Data entries:
Start of Block
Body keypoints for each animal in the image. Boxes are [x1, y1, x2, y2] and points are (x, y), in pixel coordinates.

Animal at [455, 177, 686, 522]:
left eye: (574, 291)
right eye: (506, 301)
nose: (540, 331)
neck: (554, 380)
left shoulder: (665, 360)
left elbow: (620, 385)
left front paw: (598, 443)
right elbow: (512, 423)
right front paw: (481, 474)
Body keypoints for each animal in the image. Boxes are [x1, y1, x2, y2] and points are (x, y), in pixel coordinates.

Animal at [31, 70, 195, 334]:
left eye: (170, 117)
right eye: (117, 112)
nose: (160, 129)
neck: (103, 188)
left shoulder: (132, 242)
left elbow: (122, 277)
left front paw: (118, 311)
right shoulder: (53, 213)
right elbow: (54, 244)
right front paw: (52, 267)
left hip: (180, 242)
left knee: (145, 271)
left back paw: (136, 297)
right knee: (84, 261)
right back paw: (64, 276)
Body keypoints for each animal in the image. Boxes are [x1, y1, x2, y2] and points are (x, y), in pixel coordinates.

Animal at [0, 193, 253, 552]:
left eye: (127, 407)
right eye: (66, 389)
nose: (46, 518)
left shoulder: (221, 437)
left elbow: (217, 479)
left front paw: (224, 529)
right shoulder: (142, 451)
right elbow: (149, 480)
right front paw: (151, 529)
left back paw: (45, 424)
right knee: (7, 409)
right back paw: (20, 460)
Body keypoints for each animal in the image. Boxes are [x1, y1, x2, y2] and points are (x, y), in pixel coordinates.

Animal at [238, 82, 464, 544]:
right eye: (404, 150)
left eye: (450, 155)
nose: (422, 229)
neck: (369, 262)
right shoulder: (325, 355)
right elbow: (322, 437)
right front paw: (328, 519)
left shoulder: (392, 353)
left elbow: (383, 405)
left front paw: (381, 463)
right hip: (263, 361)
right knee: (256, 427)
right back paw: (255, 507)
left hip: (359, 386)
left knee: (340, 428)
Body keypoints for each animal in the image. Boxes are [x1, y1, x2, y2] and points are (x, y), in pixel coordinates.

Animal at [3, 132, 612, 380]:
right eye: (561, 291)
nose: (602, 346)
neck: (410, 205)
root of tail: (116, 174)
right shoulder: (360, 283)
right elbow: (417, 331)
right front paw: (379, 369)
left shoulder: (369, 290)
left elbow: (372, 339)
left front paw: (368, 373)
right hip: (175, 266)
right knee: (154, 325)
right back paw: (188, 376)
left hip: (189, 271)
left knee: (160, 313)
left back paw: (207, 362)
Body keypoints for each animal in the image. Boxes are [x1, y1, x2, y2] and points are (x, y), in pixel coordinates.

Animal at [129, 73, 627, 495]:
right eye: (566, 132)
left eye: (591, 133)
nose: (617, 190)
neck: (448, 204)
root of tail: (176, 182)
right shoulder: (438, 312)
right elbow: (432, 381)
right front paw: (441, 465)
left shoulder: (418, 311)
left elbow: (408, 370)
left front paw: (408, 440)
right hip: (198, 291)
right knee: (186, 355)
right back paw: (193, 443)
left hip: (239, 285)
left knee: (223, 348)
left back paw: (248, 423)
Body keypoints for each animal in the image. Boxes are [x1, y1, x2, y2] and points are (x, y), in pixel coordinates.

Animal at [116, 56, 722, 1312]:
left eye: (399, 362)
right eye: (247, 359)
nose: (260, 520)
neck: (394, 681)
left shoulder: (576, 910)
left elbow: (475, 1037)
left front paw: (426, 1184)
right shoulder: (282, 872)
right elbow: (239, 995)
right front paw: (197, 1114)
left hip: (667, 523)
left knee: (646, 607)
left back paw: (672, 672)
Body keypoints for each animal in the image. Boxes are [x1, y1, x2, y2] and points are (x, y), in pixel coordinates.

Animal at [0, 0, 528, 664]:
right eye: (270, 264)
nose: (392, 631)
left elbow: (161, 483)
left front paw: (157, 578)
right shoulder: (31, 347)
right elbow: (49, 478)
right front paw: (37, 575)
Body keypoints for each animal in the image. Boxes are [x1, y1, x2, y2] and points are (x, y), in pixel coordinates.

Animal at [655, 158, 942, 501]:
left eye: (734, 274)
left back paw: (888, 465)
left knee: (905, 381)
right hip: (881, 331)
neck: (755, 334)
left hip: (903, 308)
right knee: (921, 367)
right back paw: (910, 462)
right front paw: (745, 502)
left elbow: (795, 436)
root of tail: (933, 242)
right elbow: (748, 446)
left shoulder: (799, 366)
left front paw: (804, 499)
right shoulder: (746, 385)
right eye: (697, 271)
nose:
End of Block
WORK REQUEST:
Both end lines included, restate word for word the lines above from the line with "right eye: (506, 301)" to the line with "left eye: (170, 117)", and nothing else.

EXPECTED OUTPUT:
right eye: (506, 301)
nose: (540, 331)
neck: (554, 380)
left shoulder: (665, 360)
left elbow: (620, 385)
left front paw: (598, 443)
right elbow: (512, 423)
right front paw: (481, 474)
Body keypoints for each animal in the image. Boxes are [x1, y1, x2, y2] and points are (x, y), in pixel coordinates.

Animal at [31, 70, 195, 334]:
left eye: (170, 117)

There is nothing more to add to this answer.